A 1500-gallon (5,600 liter) HDPE or High-Density Polyethylene, aka “poly” tank collecting water from a building via cutter and downspout. This is then distributed by hose via gravity to water plants downhill from the tank.
The large surface area of this roof (over 2000 square feet or 215 square meters) provides a large surface for water collection and many downspouts for rainwater capture. Some of these downspouts are directed straight to garden areas to provide moisture into the soil at the base of trees and plants. With 36” of rainfall in this location, the potential exists for over 36,000 gallons of rainwater to be collected from this roof on an annual basis.

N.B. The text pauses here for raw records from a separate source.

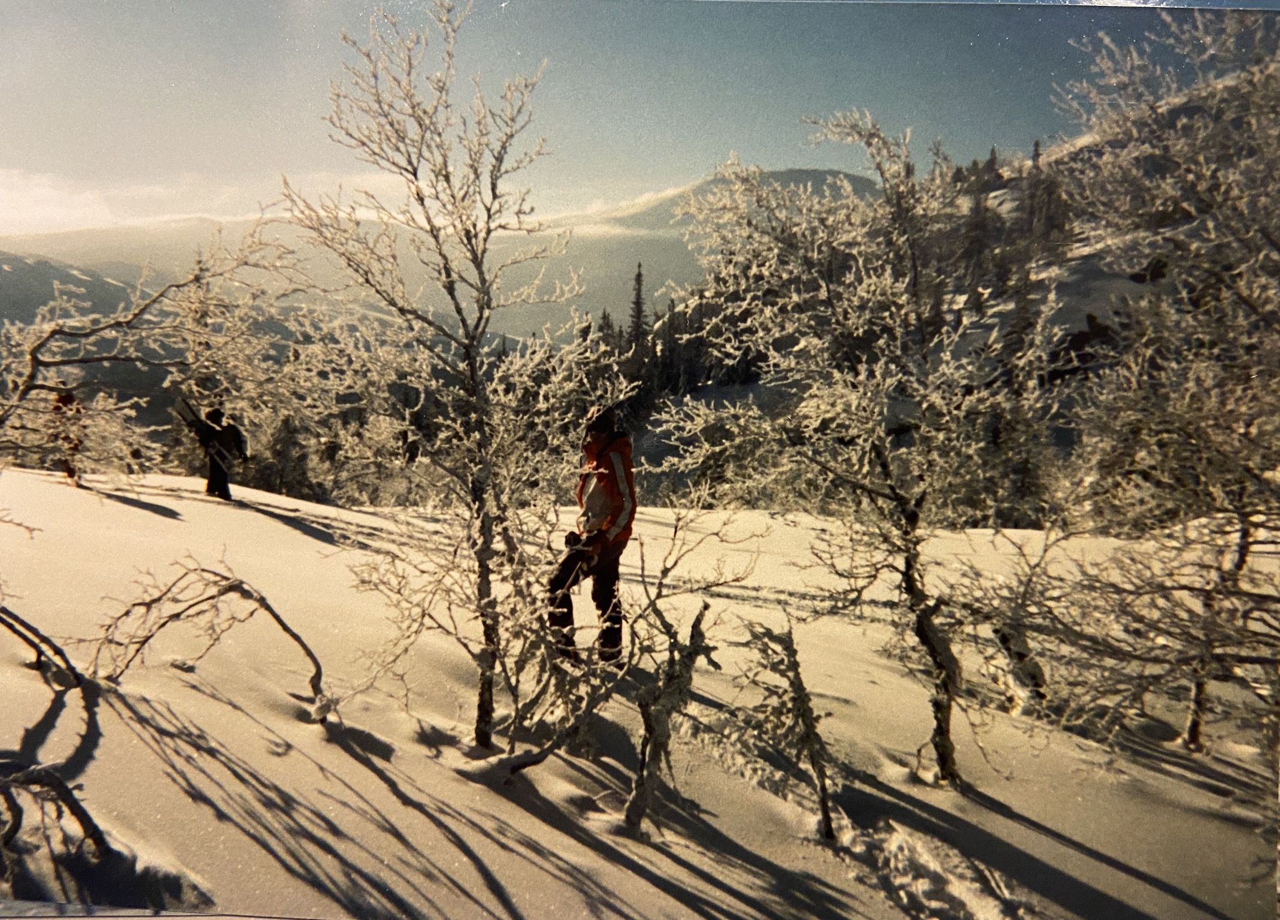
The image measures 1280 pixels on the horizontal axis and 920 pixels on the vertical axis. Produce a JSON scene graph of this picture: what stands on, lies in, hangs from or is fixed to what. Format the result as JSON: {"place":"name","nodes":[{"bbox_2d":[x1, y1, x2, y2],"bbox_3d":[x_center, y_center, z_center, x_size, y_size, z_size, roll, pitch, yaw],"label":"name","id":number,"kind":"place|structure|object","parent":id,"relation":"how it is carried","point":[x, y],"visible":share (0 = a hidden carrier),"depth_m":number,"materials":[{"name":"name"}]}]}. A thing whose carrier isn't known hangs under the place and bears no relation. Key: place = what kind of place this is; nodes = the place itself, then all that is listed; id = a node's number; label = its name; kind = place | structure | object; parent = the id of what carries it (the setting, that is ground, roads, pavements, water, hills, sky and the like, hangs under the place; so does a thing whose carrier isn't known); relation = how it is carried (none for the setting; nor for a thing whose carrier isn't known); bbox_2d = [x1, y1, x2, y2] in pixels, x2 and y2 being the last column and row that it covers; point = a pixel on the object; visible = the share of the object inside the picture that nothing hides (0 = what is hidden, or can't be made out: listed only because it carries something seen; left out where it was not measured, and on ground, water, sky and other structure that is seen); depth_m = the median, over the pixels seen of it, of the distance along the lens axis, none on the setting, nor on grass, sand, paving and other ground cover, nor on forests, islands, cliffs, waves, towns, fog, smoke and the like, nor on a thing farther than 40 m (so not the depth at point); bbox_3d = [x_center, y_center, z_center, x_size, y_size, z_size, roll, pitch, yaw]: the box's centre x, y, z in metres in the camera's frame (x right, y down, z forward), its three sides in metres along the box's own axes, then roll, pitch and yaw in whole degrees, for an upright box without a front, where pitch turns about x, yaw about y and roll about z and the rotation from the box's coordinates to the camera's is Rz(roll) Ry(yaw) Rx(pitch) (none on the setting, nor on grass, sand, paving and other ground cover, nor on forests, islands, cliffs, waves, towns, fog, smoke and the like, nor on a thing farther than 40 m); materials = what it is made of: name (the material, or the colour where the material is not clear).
{"place":"outdoors","nodes":[
{"label":"outdoors","id":0,"kind":"place"},
{"bbox_2d":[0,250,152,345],"label":"hill","id":1,"kind":"structure","parent":0,"point":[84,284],"materials":[{"name":"grey"}]},
{"bbox_2d":[0,165,406,236],"label":"cloud","id":2,"kind":"structure","parent":0,"point":[53,202],"materials":[{"name":"white"}]},
{"bbox_2d":[1,168,878,344],"label":"mountain","id":3,"kind":"structure","parent":0,"point":[678,248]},
{"bbox_2d":[0,0,1274,234],"label":"sky","id":4,"kind":"structure","parent":0,"point":[186,153],"materials":[{"name":"blue"}]},
{"bbox_2d":[0,461,1279,919],"label":"snow","id":5,"kind":"structure","parent":0,"point":[367,771],"materials":[{"name":"white snow"}]},
{"bbox_2d":[0,604,113,870],"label":"fallen branch","id":6,"kind":"object","parent":5,"relation":"on","point":[92,833],"visible":0.98,"depth_m":3.66,"materials":[{"name":"brown wood"}]},
{"bbox_2d":[49,386,85,483],"bbox_3d":[-7.881,-0.353,12.988,0.581,1.502,0.696,-7,11,-38],"label":"person","id":7,"kind":"object","parent":5,"relation":"on","point":[61,397],"visible":0.59,"depth_m":12.88},
{"bbox_2d":[0,229,287,473],"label":"snowy tree","id":8,"kind":"object","parent":5,"relation":"on","point":[55,330],"visible":0.94,"depth_m":11.38,"materials":[{"name":"brown plant"}]},
{"bbox_2d":[82,559,332,725],"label":"bent tree","id":9,"kind":"object","parent":5,"relation":"on","point":[267,606],"visible":0.97,"depth_m":5.44,"materials":[{"name":"brown wood"}]},
{"bbox_2d":[184,402,245,502],"bbox_3d":[-6.081,-0.120,13.581,0.834,1.665,0.589,0,9,0],"label":"person","id":10,"kind":"object","parent":5,"relation":"on","point":[220,480],"visible":0.88,"depth_m":13.48},
{"bbox_2d":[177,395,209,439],"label":"rifle","id":11,"kind":"object","parent":10,"relation":"in","point":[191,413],"visible":0.78,"depth_m":13.71,"materials":[{"name":"black"}]},
{"bbox_2d":[217,418,247,459],"bbox_3d":[-5.912,-0.306,13.574,0.516,0.598,0.566,0,9,0],"label":"backpack","id":12,"kind":"object","parent":10,"relation":"attached to","point":[241,441],"visible":0.75,"depth_m":13.47,"materials":[{"name":"black fabric"}]},
{"bbox_2d":[168,253,401,502],"bbox_3d":[-8.293,-1.326,22.203,6.076,6.467,5.610,6,11,34],"label":"snowy tree","id":13,"kind":"object","parent":5,"relation":"on","point":[262,418],"visible":0.68,"depth_m":21.39,"materials":[{"name":"plant"}]},
{"bbox_2d":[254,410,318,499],"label":"snowy tree","id":14,"kind":"object","parent":5,"relation":"on","point":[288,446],"visible":0.66,"depth_m":23.31,"materials":[{"name":"plant"}]},
{"bbox_2d":[284,0,584,748],"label":"bare tree","id":15,"kind":"object","parent":5,"relation":"on","point":[476,256],"visible":0.98,"depth_m":5.11,"materials":[{"name":"plant"}]},
{"bbox_2d":[546,401,637,667],"bbox_3d":[-0.313,0.538,6.423,0.609,1.967,0.867,-2,9,-12],"label":"person","id":16,"kind":"object","parent":5,"relation":"on","point":[607,500],"visible":0.91,"depth_m":6.27},
{"bbox_2d":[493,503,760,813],"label":"bare shrub","id":17,"kind":"object","parent":5,"relation":"on","point":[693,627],"visible":0.9,"depth_m":4.70,"materials":[{"name":"plant"}]},
{"bbox_2d":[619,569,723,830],"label":"bare tree","id":18,"kind":"object","parent":5,"relation":"on","point":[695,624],"visible":0.96,"depth_m":4.68,"materials":[{"name":"brown plant"}]},
{"bbox_2d":[738,613,838,842],"bbox_3d":[0.782,1.467,5.018,0.618,1.420,0.645,0,9,0],"label":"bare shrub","id":19,"kind":"object","parent":5,"relation":"on","point":[806,714],"visible":0.96,"depth_m":4.95,"materials":[{"name":"brown plant"}]},
{"bbox_2d":[656,111,1057,786],"bbox_3d":[1.444,-0.062,5.938,2.617,4.358,2.353,8,12,41],"label":"tree","id":20,"kind":"object","parent":5,"relation":"on","point":[886,472],"visible":0.98,"depth_m":5.60,"materials":[{"name":"plant"}]},
{"bbox_2d":[967,528,1063,716],"bbox_3d":[2.878,1.306,7.231,0.865,1.707,0.904,0,9,0],"label":"bare shrub","id":21,"kind":"object","parent":5,"relation":"on","point":[1004,634],"visible":0.82,"depth_m":7.14,"materials":[{"name":"plant"}]},
{"bbox_2d":[1045,6,1279,755],"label":"snowy tree","id":22,"kind":"object","parent":5,"relation":"on","point":[1192,730],"visible":0.97,"depth_m":6.10,"materials":[{"name":"plant"}]},
{"bbox_2d":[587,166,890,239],"label":"mountain","id":23,"kind":"structure","parent":0,"point":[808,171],"materials":[{"name":"grey"}]},
{"bbox_2d":[609,68,1277,516],"label":"snowy hillside","id":24,"kind":"structure","parent":0,"point":[1103,308],"materials":[{"name":"white snow"}]},
{"bbox_2d":[625,259,649,368],"label":"conifer tree","id":25,"kind":"object","parent":24,"relation":"on","point":[638,276],"visible":0.6,"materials":[{"name":"green plant"}]},
{"bbox_2d":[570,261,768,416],"label":"conifer forest","id":26,"kind":"object","parent":24,"relation":"on","point":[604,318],"visible":0.34,"materials":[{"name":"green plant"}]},
{"bbox_2d":[956,155,1001,288],"label":"conifer tree","id":27,"kind":"object","parent":24,"relation":"on","point":[973,227],"visible":0.57,"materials":[{"name":"green plant"}]},
{"bbox_2d":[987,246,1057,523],"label":"conifer tree","id":28,"kind":"object","parent":24,"relation":"on","point":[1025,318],"visible":0.72,"depth_m":23.07,"materials":[{"name":"green plant"}]},
{"bbox_2d":[1014,138,1068,246],"label":"conifer tree","id":29,"kind":"object","parent":24,"relation":"on","point":[1036,150],"visible":0.6,"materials":[{"name":"green plant"}]},
{"bbox_2d":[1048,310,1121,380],"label":"rock","id":30,"kind":"object","parent":24,"relation":"on","point":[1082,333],"visible":0.56,"depth_m":28.01,"materials":[{"name":"brown"}]}
]}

A small 500-gallon poly tank with overflow directed into a smaller 400-gallon fiberglass tank which in turn overflows into a catchment swale at the top of the fruit orchard so that all excess water is directed to the soil. The owner uses hoses (by gravity) and watering cans to take water from storage to where it is needed. Alternatively, a pump system could be used to deliver water into an irrigation system.
Direct Storage In-Ground
Within permaculture designs there are three main methods for water capture and storage:
Ponds and dams which capture water from streams (and/or from rooftops) and other hard surfaces (roads, concrete) and store the water for use later, typically using pumped irrigation systems.
Swales, which intercept water as it travels down a slope and captures the water in a long horizontal shallow trench where the water then percolates into the soil for plant use. Trees and shrubs are then grown along the swale ridge where they can directly access the water as it percolates from the swale.
Rain gardens, which are specifically designed arrays of garden beds which improve soil water penetration so that the water percolates into the ground instead of pooling or running off.
Two beautifully designed rain gardens planted at the low end of a gradient and where water would traditionally pool and flood the areas. Now all water is captured, percolates into the soil and provides all of the water requirements for these pollinator plants.